■ **What you should do**:
Take the data that follows and retype it word for word.

■ **Extracted entries**:
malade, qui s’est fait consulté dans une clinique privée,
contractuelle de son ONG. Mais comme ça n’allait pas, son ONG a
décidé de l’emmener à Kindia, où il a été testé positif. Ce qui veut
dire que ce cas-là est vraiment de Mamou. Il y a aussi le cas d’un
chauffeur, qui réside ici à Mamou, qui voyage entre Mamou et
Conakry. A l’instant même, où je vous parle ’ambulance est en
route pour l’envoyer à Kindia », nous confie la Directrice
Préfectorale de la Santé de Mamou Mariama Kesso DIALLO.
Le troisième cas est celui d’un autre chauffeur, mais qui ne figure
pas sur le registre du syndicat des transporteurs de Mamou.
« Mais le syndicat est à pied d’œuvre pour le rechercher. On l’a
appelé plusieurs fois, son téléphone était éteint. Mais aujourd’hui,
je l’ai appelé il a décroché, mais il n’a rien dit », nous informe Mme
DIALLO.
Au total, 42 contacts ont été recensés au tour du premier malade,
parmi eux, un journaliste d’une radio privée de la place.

■ **The completed task**:
malade, qui s’est fait consulté dans une clinique privée,
contractuelle de son ONG. Mais comme ça n’allait pas, son ONG a
décidé de l’emmener à Kindia, où il a été testé positif. Ce qui veut
dire que ce cas-là est vraiment de Mamou. Il y a aussi le cas d’un
chauffeur, qui réside ici à Mamou, qui voyage entre Mamou et
Conakry. A l’instant même, où je vous parle ’ambulance est en
route pour l’envoyer à Kindia », nous confie la Directrice
Préfectorale de la Santé de Mamou Mariama Kesso DIALLO.
Le troisième cas est celui d’un autre chauffeur, mais qui ne figure
pas sur le registre du syndicat des transporteurs de Mamou.
« Mais le syndicat est à pied d’œuvre pour le rechercher. On l’a
appelé plusieurs fois, son téléphone était éteint. Mais aujourd’hui,
je l’ai appelé il a décroché, mais il n’a rien dit », nous informe Mme
DIALLO.
Au total, 42 contacts ont été recensés au tour du premier malade,
parmi eux, un journaliste d’une radio privée de la place.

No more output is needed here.